I need something like this.
It can be written in: delphi, c#, php, RoR, python, cobol, vb, vb.net
That's a subset sum problem. And it is NP-Complete.
The only way to implement this would be generate all possible combinations and compare the sum values. Optimization techniques exists though.
Here's one in C#:
static class Program
{
static int TargetSum = 10;
static int[] InputData = new[] { 1, 2, 3, 4, 5, 6, 7, 8, 9, 10 };
static void Main()
{
// find all permutations
var permutations = Permute(InputData);
// check each permutation for the sum
foreach (var item in permutations) {
if (item.Sum() == TargetSum) {
Console.Write(string.Join(" + ", item.Select(n => n.ToString()).ToArray()));
Console.Write(" = " + TargetSum.ToString());
Console.WriteLine();
}
}
Console.ReadKey();
}
static IEnumerable<int[]> Permute(int[] data) { return Permute(data, 0); }
static IEnumerable<int[]> Permute(int[] data, int level)
{
// reached the edge yet? backtrack one step if so.
if (level >= data.Length) yield break;
// yield the first #level elements
yield return data.Take(level + 1).ToArray();
// permute the remaining elements
for (int i = level + 1; i < data.Length; i++) {
var temp = data[level];
data[level] = data[i];
data[i] = temp;
foreach (var item in Permute(data, level + 1))
yield return item;
temp = data[i];
data[i] = data[level];
data[level] = temp;
}
}
}
Dynamic Programming would yield the best runtime for an exact solution. The Subset Sum Problem page on Wikipedia has some pseudo-code for the algorithm. Essentially you order all the numbers and add up all the possible sequences in order such that you minimize the number of additions. The runtime is pseudo-polynomial.
For a polynomial algorithm you could use an Approximation Algorithm.
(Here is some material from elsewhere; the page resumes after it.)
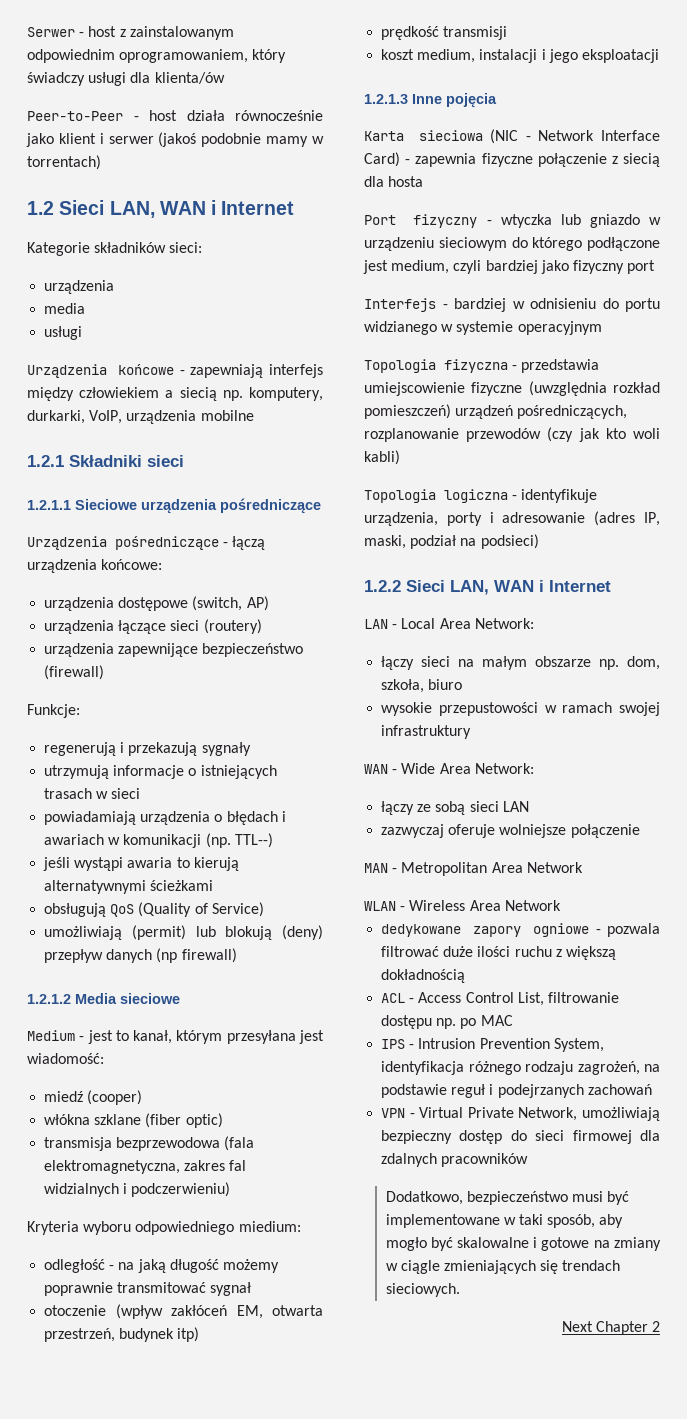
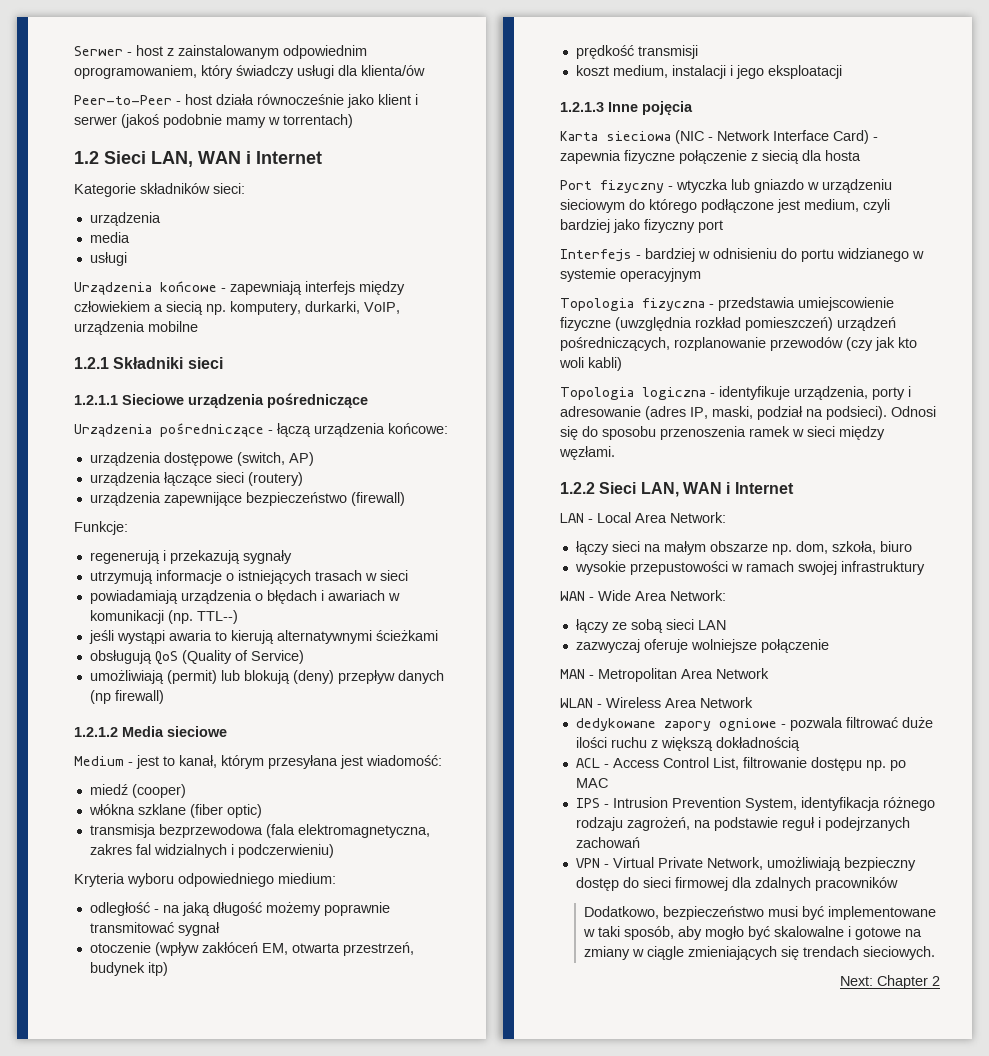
[480,534,539,549] podsieci) -> [826,406,936,420] [560,426,885,440] [559,446,615,460] podsieci). Odnosi się do sposobu przenoszenia ramek w sieci między węzłami.
[561,1321,593,1332] Next -> [840,976,873,986] Next:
Pseudo-code is also available at the Subset Sum Problem page.
Of the two algorithms I would choose the dynamic programming one since it is straight-forward and has a good runtime with most data sets.
However if the integers are all non-negative and fit with the description on the Wikipedia page then you could actually do this in polynomial time with the approximation algorithm.